In his Tuesday column in the Duke Chronicle, Duke senior Gregory Morrison said:
I’ve long been of the opinion that so-called “campus culture” problems get vastly more attention than they deserve, and I made a vow never to dedicate a column to them.
He went on to use as his operational definition of “campus culture” a few discrete incidents (the incident that resulting in Tailgate ending, and Karen Owen). If this is his, and the popular understanding of campus culture is, I think groups working to combat the more deleterious elements of it are going to face a tough time. I actually think calling it a campus culture does it a disservice, because, more often then not, its just about “culture” in general — Duke becomes a place where social boundaries of race, religion, SES, nationality are crossed more so than I think a lot of neighborhoods or high schools that Duke students come from, but the issues are by and large, issues that are not constricted to campus.
Here’s my response to Gregory’s column, posted on the comments section of The Chronicle:
Campus culture isn’t just about a few isolated incidents. I agree with you that Karen Owen, Tailgate, etc.–the “headliner” stories have received too much attention. These embarrassing incidents, receiving national media attention, did indeed reflect the decisions of a (fairly) small number of people.
Even strictly speaking about “public incidents” though what about the hate speech that has occurred towards sexual minorities on benches and on the East Campus bridge? What about people who have had their BDU flags torn down? What about, as Ryan was right to point out in her column today, the number of sexual assaults on this campus? What about the compendium of DCR comments that were allowed to circulate, without criticism in their listserv (ignoring for a second the impeachment), about religious minorities, sexual minorities, and racial minorities?
To speak only of discrete events though would be doing a disservice to the very definition of culture. Culture takes place in all of the small exchanges that occur between individuals, in dorm rooms, at Shooters, in the classroom, on the plaza. Campus culture is about LGBT students who don’t feel like Duke is a safe environment for them to come out–or who come to Duke and feel pushed back in the closet. Campus culture is about women who don’t feel like their male peers in science labs take them seriously, or about female professors afraid to have children because they fear it would threaten their chances at tenure. Campus culture is about less socioeconomically privileged students who feel like they have to hide their SES status to fit in, or who don’t feel like they can talk to their friends about being stressed out about money. Campus culture is about the sometimes unhealthy amount of drinking on campus that is really normalized–a degree of drinking that can lead to really tragic situations.

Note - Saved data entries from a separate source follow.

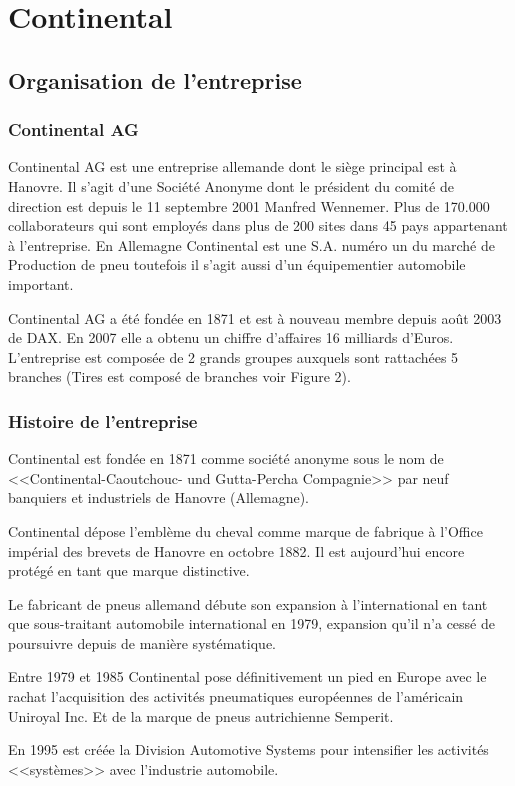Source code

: \chapter{Continental}
	\section{Organisation de l'entreprise}
		\subsection{Continental AG}
		Continental AG est une entreprise allemande dont le siège principal est à Hanovre. Il s’agit d’une Société Anonyme dont le président du comité de direction est depuis le 11 septembre 2001 Manfred Wennemer. Plus de 170.000 collaborateurs qui sont employés dans plus de 200 sites dans 45 pays appartenant à l'entreprise. En Allemagne Continental est une S.A. numéro un du marché de Production de pneu toutefois il s’agit aussi d’un équipementier automobile important. 

		Continental AG a été fondée en 1871 et est à nouveau membre depuis août 2003 de DAX. En 2007 elle a obtenu un chiffre d'affaires 16 milliards d'Euros. L'entreprise est composée de 2 grands groupes auxquels sont rattachées 5 branches (Tires est composé de branches voir Figure 2).

		\subsection{Histoire de l'entreprise}
		Continental est fondée en 1871 comme société anonyme sous le nom de <<Continental-Caoutchouc- und Gutta-Percha Compagnie>> par neuf banquiers et industriels de Hanovre (Allemagne).

		Continental dépose l'emblème du cheval comme marque de fabrique à l'Office impérial des brevets de Hanovre en octobre 1882. Il est aujourd'hui encore protégé en tant que marque distinctive.

		Le fabricant de pneus allemand débute son expansion à l'international en tant que sous-traitant automobile international en 1979, expansion qu'il n'a cessé de poursuivre depuis de manière systématique.
		
		Entre 1979 et 1985 Continental pose définitivement un pied en Europe avec le rachat l'acquisition des activités pneumatiques européennes de l'américain Uniroyal Inc. Et de la marque de pneus autrichienne Semperit.

		En 1995 est créée la Division Automotive Systems pour intensifier les activités <<systèmes>> avec l'industrie automobile.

Campus culture by definition, is not about the experiences of a few people, its about the experiences of everyone.
I think you’re really invalidating what other people go through at Duke to say that Campus Culture isn’t worth talking about.
Improving the Honor System isn’t a bad idea, and you’ve put forth some good arguments for it.
That having been said, judicial action alone isn’t going to change our culture, because only a fraction of what constitutes culture would make sense to include in a judicially-modeled-honor-system (for issues including freedom of speech and the extent of personal freedom that it is important to maintain).
Culture won’t change unless it is talked about, and, if anything, The Chronicle only grazes this issues (Ryan Brown and Bhumi Purohit’s awesome columns come to mind.)